• Pictured people or hands with joints:
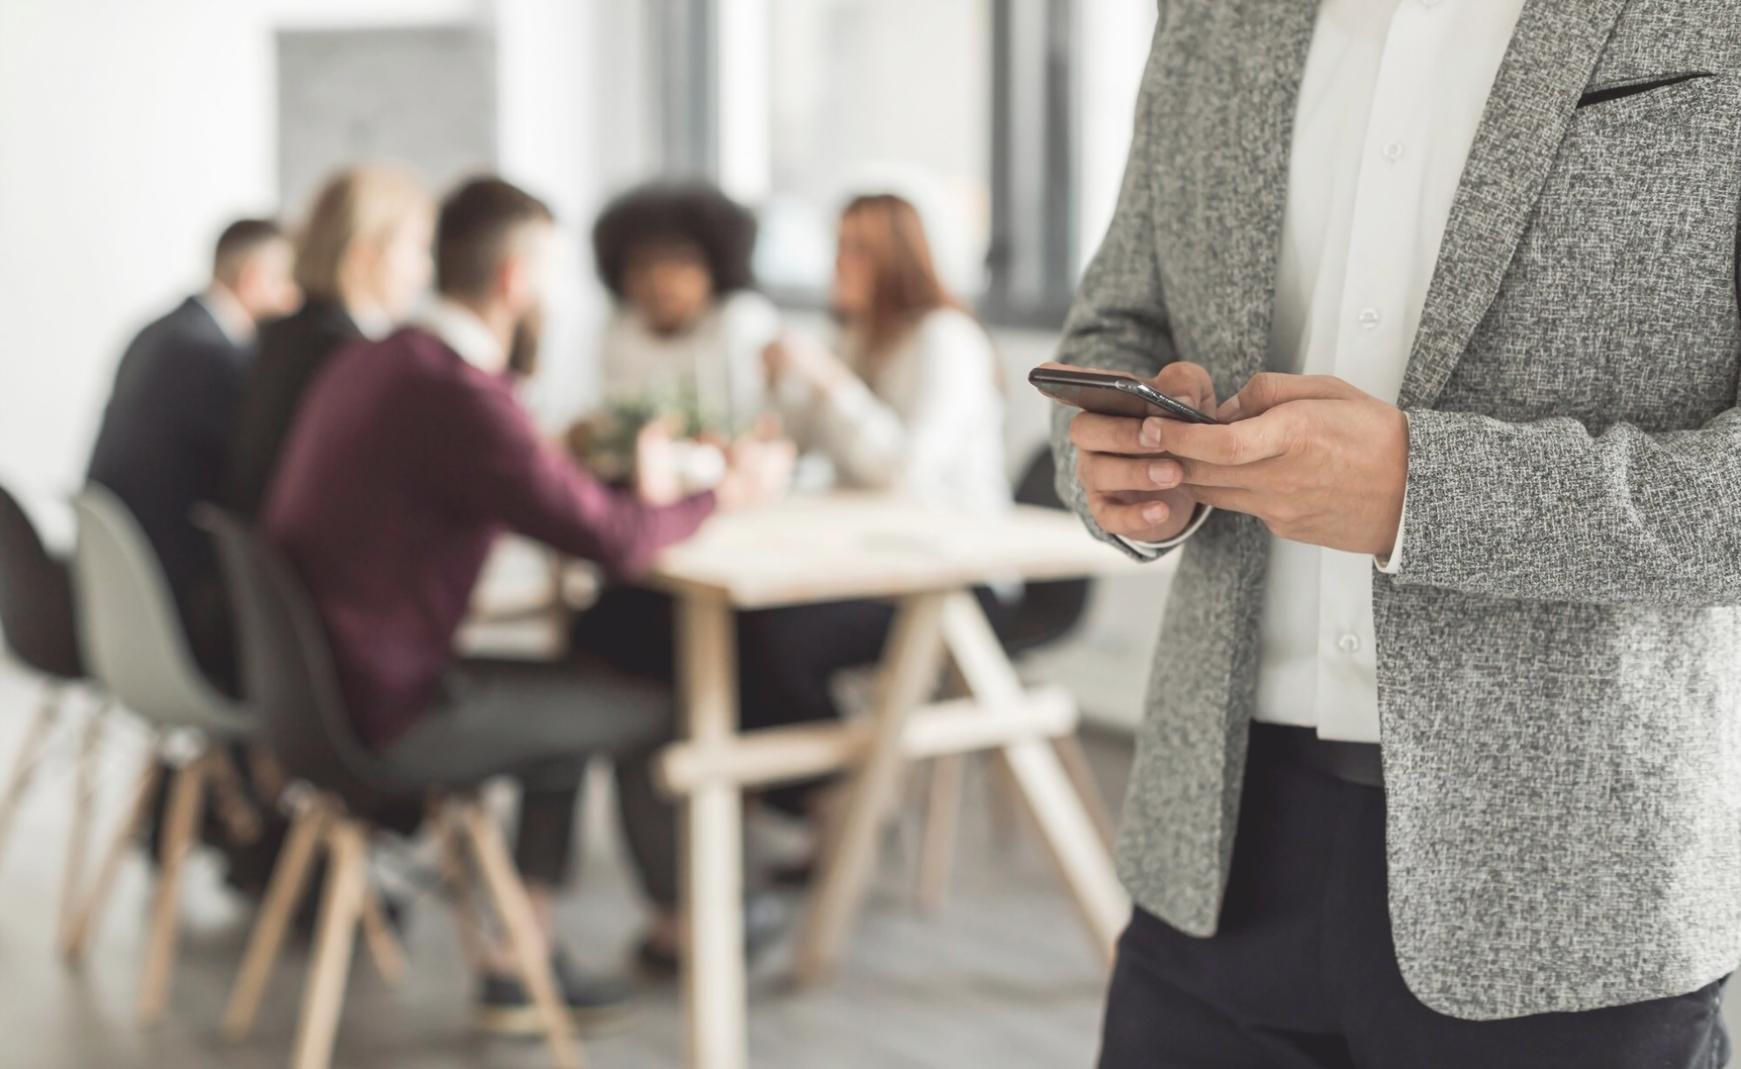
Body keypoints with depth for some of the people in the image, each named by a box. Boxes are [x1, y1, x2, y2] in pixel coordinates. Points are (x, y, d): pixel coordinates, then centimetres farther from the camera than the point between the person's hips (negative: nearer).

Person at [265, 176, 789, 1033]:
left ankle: (519, 964, 23)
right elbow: (613, 540, -22)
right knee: (651, 712, 5)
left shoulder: (373, 363, 8)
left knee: (573, 695, 23)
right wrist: (722, 497, -4)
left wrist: (638, 487, 11)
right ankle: (681, 920, 32)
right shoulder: (458, 394, -23)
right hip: (388, 713, -9)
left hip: (327, 675, 9)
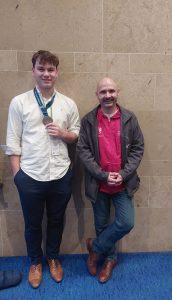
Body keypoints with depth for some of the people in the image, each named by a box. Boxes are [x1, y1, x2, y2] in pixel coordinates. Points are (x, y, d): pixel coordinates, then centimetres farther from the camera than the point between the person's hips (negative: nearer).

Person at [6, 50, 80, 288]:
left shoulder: (68, 104, 2)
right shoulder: (19, 102, -4)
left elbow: (77, 135, 10)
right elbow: (13, 142, -3)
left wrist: (63, 133, -11)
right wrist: (17, 173, -4)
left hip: (61, 175, 2)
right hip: (30, 176, -1)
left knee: (56, 221, 20)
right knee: (33, 224, 18)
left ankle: (53, 258, 47)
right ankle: (35, 262, 45)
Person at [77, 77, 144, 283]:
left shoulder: (129, 118, -1)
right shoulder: (88, 120, -3)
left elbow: (138, 149, -1)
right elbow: (83, 151, -7)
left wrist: (123, 174, -13)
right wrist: (103, 175, -15)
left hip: (123, 183, 1)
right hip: (99, 184, 0)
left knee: (126, 223, -4)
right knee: (102, 225, 13)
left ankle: (95, 247, 22)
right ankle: (110, 258, 39)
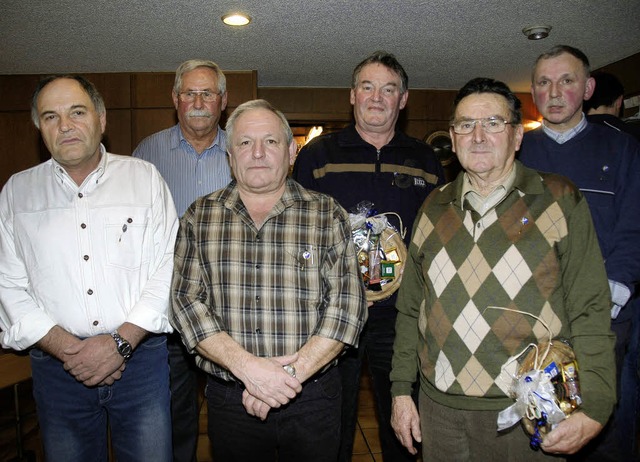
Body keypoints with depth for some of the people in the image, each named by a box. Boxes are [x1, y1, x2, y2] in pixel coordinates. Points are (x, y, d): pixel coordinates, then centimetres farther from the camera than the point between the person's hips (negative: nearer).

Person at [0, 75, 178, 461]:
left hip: (141, 356, -1)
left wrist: (121, 341, -13)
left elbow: (168, 268, -4)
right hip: (58, 366, 2)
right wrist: (67, 349, -10)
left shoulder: (145, 177, 1)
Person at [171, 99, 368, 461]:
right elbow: (186, 300, -5)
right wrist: (247, 367, -17)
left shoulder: (329, 216, -3)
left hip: (313, 395, 0)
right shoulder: (200, 217, 2)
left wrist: (292, 372, -17)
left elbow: (348, 303, -8)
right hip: (229, 399, 1)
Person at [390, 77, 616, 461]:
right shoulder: (435, 208, 6)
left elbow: (590, 314, -6)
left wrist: (593, 408, -13)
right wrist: (401, 389, 7)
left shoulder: (560, 200, -3)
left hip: (529, 415, -2)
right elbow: (411, 309, 9)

• EXERCISE REQUIREMENTS: Your answer should be a single number: the count of lines above that contain the word "ankle".

• TASK RESULT: 6